Nel 1964 e nel 1965 l’Inter aveva scritto il suo nome nella storia del calcio battendo il grande Real Madrid, quello di Gento, Di Stéfano e Puskás, e, nella finale dell’edizione successiva, il Benfica di Eusébio. Due anni dopo, la squadra milanese, che ai quarti ha battuto per 2-0 e per 1-0 proprio gli spagnoli del Real, si qualifica per una nuova finale e per conquistare per la terza volta il massimo trofeo continentale. Le formazioni iniziali presentano due undici esclusivamente “nazionali”. Nessuno straniero. Undici scozzesi da una parte e undici italiani dall’altra. L’Inter vede l’assenza di due uomini che erano stati fondamentali nei due successi precedenti: Jair da Costa e Luis Suarez. Gli scozzesi del Celtic sono allenati da Jock Stein, leggenda del calcio d’oltremanica, l’uomo che guiderà la nazionale scozzese fino all’ultimo respiro, quando, subito dopo il fischio finale del Galles-Scozia che nel 1985 regalerà la qualificazione ai mondiali ai Tartan Army, il suo cuore si fermerà per sempre.

Dopo il vantaggio interista, il Celtic di Wallace e Chalmers si scuote e inizia poco a poco a impadronirsi del gioco.
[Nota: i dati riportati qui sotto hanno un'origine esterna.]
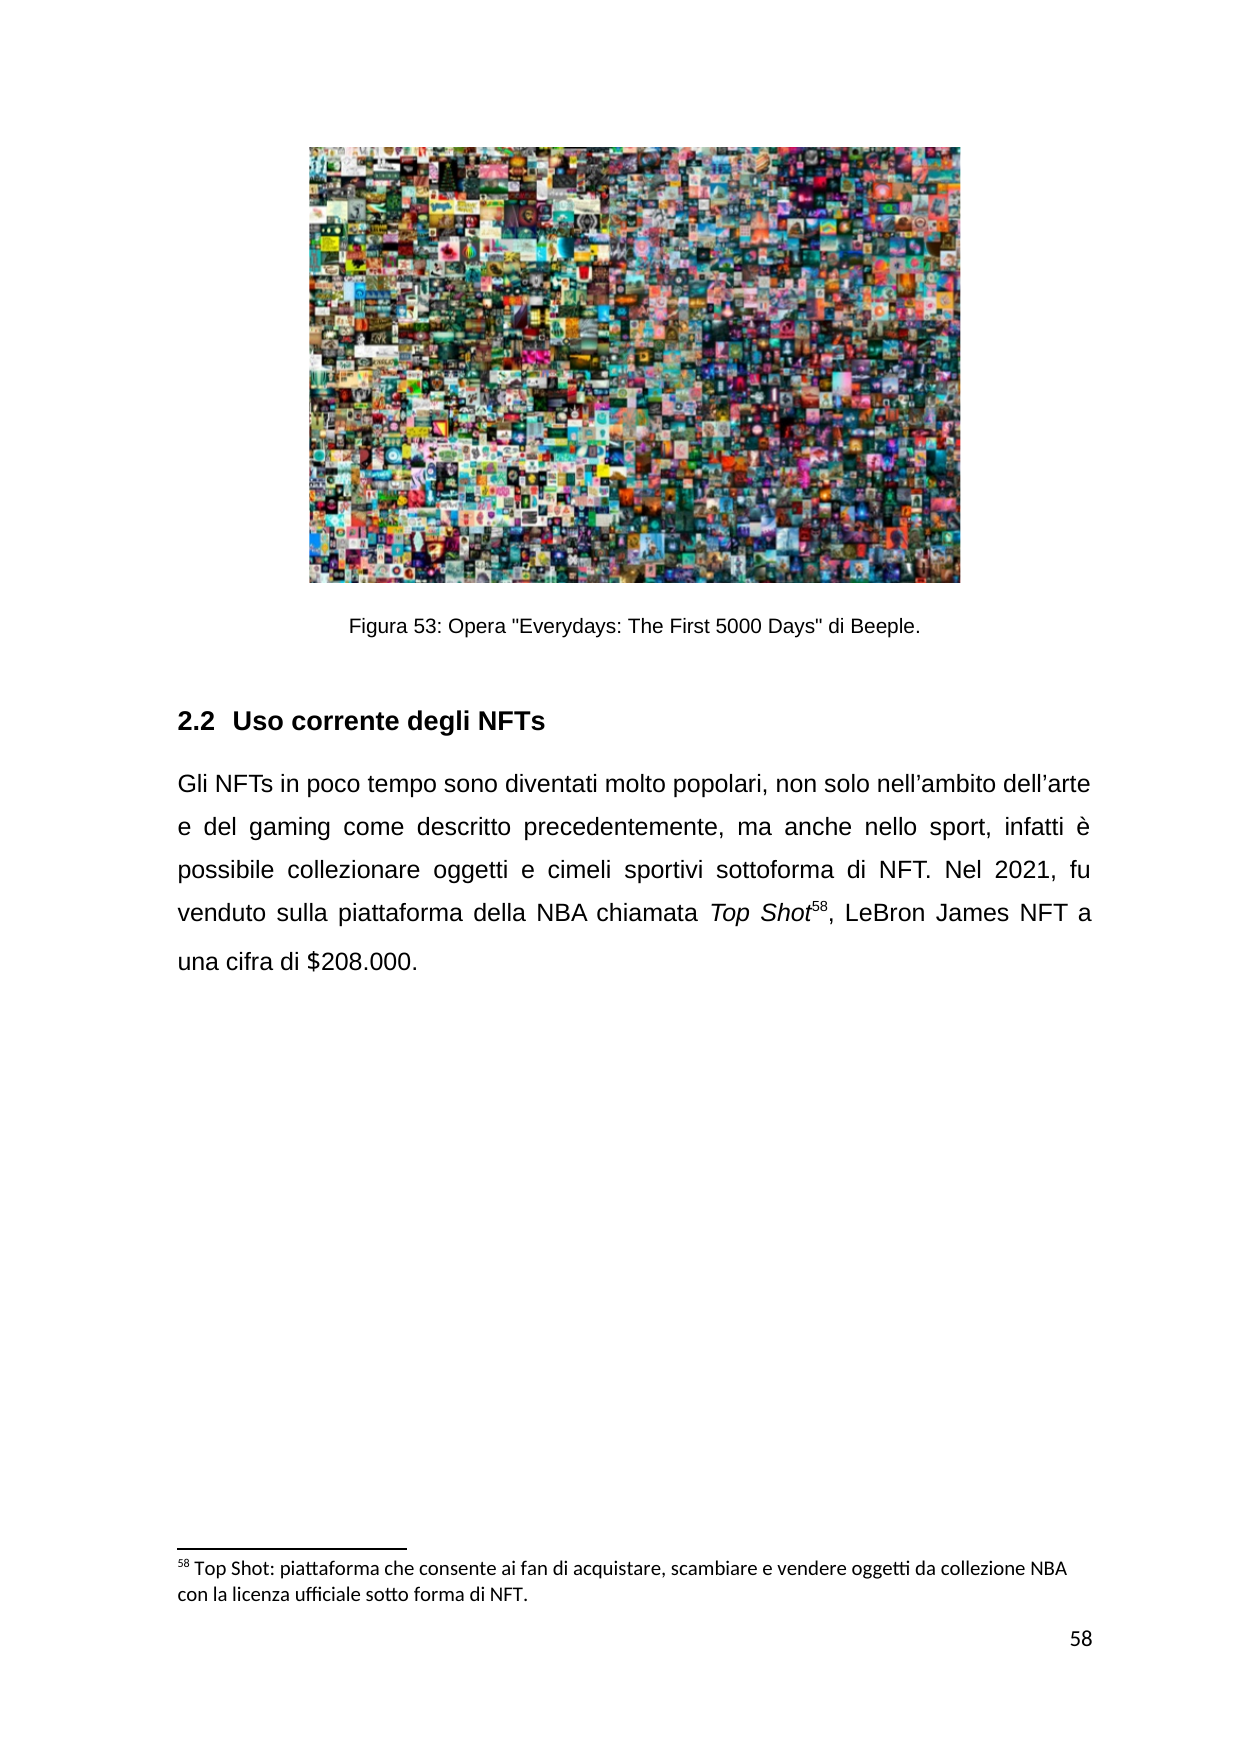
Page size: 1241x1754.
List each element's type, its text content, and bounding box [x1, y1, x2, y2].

text Figura 53: Opera "Everydays: The First 5000 Days" di Beeple. [177, 614, 1092, 638]
picture [309, 147, 961, 583]
text Gli NFTs in poco tempo sono diventati molto popolari, non solo nell’ambito dell’arte e del gaming come descritto precedentemente, ma anche nello sport, infatti è possibile collezionare oggetti e cimeli sportivi sottoforma di NFT. Nel 2021, fu venduto sulla piattaforma della NBA chiamata Top Shot, LeBron James NFT a una cifra di $208.000. [177, 769, 1092, 978]
list Uso corrente degli NFTs [177, 705, 1092, 737]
L’Inter, paga di un vantaggio che sembra essere voler difeso troppo presto, imbastisce una lunga fase difensiva. Al rientro dagli spogliatoi il Celtic appare ancora più agguerrito, cingendo d’assedio l’area nerazzurra. Sarti diventa l’uomo in più di un’Inter che sembra cedere al gioco di una squadra che, paradossalmente, paga lo scotto di essere passata in vantaggio troppo presto. Al 63’ Gemmell batte Sarti con un gran tiro dal limite dell’area. Il muro interista cade per la prima volta sotto i colpi della compagine scozzese. Quando ormai i supplementari sembrano vicini, Chalmers a cinque minuti dal termine trafigge il portiere nerazzurro con una deviazione ravvicinata sul filo del fuorigioco.
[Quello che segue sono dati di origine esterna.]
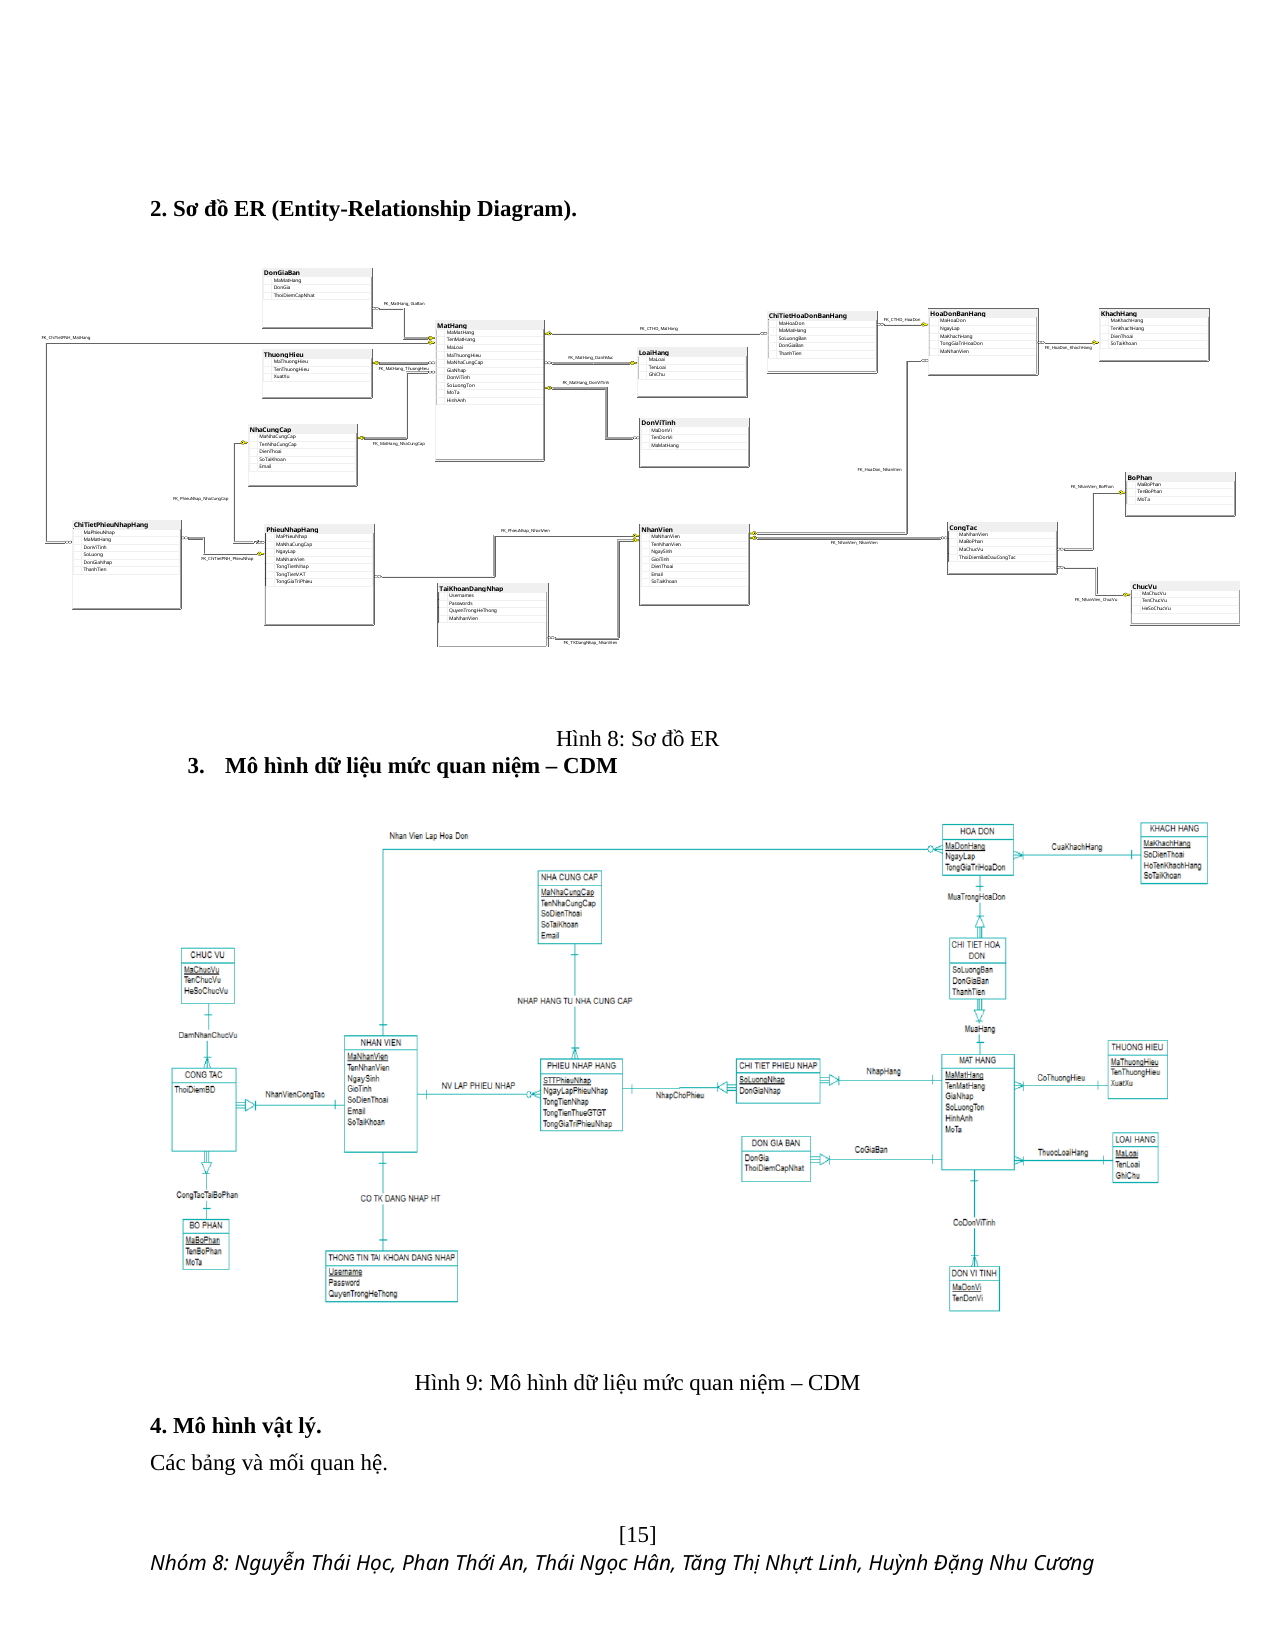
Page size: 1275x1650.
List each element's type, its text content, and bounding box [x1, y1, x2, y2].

subtitle 4. Mô hình vật lý. [150, 1412, 1125, 1438]
list Mô hình dữ liệu mức quan niệm – CDM [187, 752, 1125, 778]
subtitle 2. Sơ đồ ER (Entity-Relationship Diagram). [150, 195, 1125, 221]
text Hình 8: Sơ đồ ER [150, 725, 1125, 752]
text Hình 9: Mô hình dữ liệu mức quan niệm – CDM [150, 1369, 1125, 1395]
picture [150, 809, 1222, 1340]
text Các bảng và mối quan hệ. [150, 1449, 1125, 1475]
Getty images, Fantagazzetta

+
Il 2-1 finale premia la grinta di una squadra partita con gli sfavori del pronostico, ma con la fame di chi vuole provare il sapore di un successo che adesso ha anche la faccia di un trofeo nuovo di zecca. Quello sarà il giorno del punto più alto della storia del calcio scozzese, mentre quel giorno a Lisbona nessuno sa per quanto tempo quella coppa dalle grandi orecchie sarà il volto ipnotico e ambito da ogni calciatore, da ogni allenatore, da ogni società e da ogni tifoso. Sono trascorsi tanti anni e le grandi orecchie ascoltano ancora i sogni di tutti quelli che vorrebbero alzarla almeno una volta, quella coppa che se ne sta lì, ferma e silenziosa, e che ogni anno si fa tatuare il nome di chi ha raggiunto una gloria ormai antica.